What you will do:
Exactly those lines that run from the one containing "PLOS ONE | https://doi.org/10.1371/journal.pone.0225479" through the last line of the entries below should be printed, and no others.

(Saved data entries)
——
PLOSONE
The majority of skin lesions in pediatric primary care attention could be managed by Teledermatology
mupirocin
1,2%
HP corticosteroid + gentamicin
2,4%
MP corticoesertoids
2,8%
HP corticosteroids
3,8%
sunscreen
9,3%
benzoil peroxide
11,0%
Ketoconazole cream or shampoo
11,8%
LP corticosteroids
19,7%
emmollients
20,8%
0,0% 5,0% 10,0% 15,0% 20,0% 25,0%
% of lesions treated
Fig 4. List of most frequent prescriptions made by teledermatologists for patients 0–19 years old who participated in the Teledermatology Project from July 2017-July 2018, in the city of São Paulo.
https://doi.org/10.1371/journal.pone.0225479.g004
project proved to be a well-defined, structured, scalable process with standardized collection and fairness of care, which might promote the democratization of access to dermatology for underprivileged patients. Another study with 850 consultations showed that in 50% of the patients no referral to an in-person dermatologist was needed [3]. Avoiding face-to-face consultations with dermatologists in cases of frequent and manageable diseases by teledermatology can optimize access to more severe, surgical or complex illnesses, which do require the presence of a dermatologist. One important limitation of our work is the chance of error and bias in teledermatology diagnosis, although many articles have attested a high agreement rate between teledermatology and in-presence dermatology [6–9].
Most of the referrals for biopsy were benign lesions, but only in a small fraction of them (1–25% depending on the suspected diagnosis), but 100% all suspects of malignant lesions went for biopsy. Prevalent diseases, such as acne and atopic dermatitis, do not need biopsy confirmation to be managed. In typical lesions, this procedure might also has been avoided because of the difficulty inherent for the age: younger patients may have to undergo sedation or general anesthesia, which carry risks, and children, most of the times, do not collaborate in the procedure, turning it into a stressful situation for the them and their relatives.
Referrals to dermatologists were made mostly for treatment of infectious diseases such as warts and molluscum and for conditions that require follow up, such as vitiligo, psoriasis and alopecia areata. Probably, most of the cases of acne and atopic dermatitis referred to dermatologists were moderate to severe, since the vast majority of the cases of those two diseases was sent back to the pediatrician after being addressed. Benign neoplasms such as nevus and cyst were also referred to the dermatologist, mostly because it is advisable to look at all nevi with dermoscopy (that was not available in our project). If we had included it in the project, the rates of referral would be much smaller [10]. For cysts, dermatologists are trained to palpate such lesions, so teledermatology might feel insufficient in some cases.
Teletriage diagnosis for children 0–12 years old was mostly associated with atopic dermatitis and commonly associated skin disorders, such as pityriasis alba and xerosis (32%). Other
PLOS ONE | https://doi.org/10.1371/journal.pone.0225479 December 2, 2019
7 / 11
——
Result below:
PLOS ONE | https://doi.org/10.1371/journal.pone.0225479 December 2, 2019
7 / 11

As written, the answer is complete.